Winnie Weiyun Szu and Matthew Herriot: Echoes of Form

@ Mayfield

505 Marengo Ave, Forest Park, IL 60130

Opening Saturday, January 31st, from 2PM - 6PM

On view through Monday, April 6th

Echoes of Form
Featuring works by Winnie Weiyun Szu and Matthew Herriot
Curated by Héloïse Paillard
Mayfield – 505 Marengo Ave, Forest Park, IL 60130
January 31st – April 6th 2026

Mayfield is pleased to present ‘Echoes of Form’, an exhibition foregrounding visual perception and abstraction through the parallel practices of Winnie Weiyun Szu and Matthew Herriot.

Most often in our visual experience, we look but there is so much that we do not see. We look at a road but we don’t pay attention to the reflections and lights flashing across it; we look at a tree but we don’t notice the dappled light piercing through it; we glance at a building but we miss the softness of one wall in sunlight against another in shade.

An abstract painting, a flat surface containing brushstrokes and colors, free from direct real-world associations and not anxious to communicate anything in particular, is a site for our visual attention to wander and concentrate on details that most often go unnoticed—such as warmer versus cooler hues, compression versus expansion of space, or scattered fragments of light versus hazy modulations in tone. Through attending to how something is rather than what it is, abstraction offers an opportunity to re-engage and reflect on the incredible human capacity for visual perception and to find enjoyment in the richness of that experience.

The practices of Winnie Weiyun Szu and Matthew Herriot both lay claim to this proposition, but from alternate approaches. Szu constructs pictorial space that resembles the organization of a landscape without explicitly depicting one. Her work is also deeply concerned with how perception forms the basis of existence itself, holding space for things that cannot be seen all at once. In her work, looking becomes a way of assembling the world moment by moment, as if each brushstroke is a record of what can be sensed even when memory offers no definitive picture.

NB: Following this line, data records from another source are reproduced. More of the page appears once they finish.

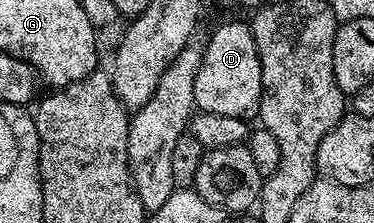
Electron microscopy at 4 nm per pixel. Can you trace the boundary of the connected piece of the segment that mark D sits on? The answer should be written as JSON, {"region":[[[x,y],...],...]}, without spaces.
{"region":[[[246,21],[227,22],[224,26],[217,27],[212,32],[211,39],[207,44],[205,43],[203,59],[196,76],[195,106],[205,114],[250,119],[252,116],[258,115],[261,99],[263,99],[263,69],[250,25]]]}

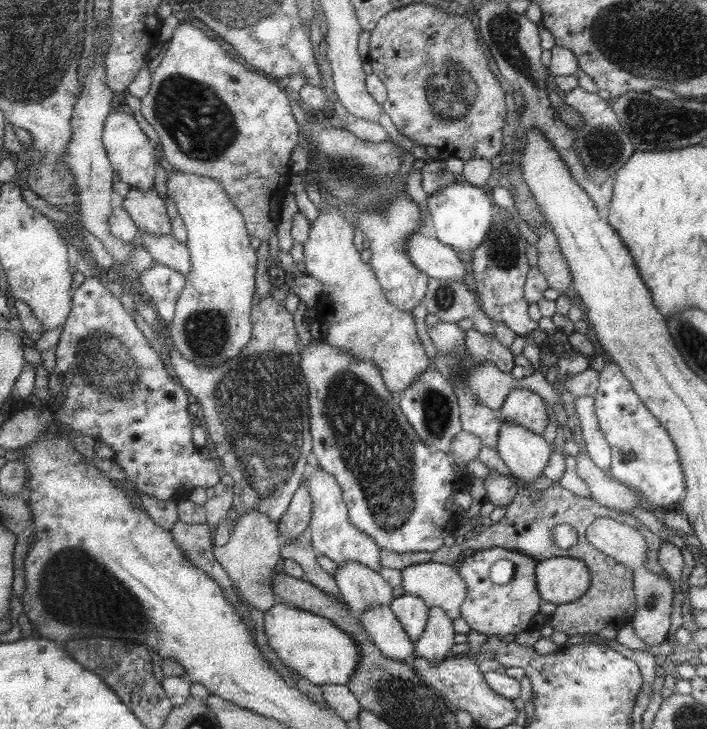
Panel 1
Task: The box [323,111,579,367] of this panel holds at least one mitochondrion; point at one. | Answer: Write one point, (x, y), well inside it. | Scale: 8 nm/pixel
(504, 253)

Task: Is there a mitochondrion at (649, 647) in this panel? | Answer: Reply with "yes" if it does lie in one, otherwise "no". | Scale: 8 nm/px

Herriot’s work, on the other hand, interrogates the capacity for paintings to function as both a surface and window: the aluminum substrate and textured paint flicker between material presence and optical depth. Each painting results from layers of paint scraped across metal until the accumulation of forms, edges, transparencies, and interruptions begins to cohere as a space.

In ‘Echoes of Form’, Szu and Herriot exemplify a reluctance to see painting as inherently referential, instead giving their works freedom to refer to nothing but themselves. In doing so, they shift focus from quick image recognition to an active, ongoing perceptual experience, insisting that paintings can only be fully known through close visual attention, one small observation at a time.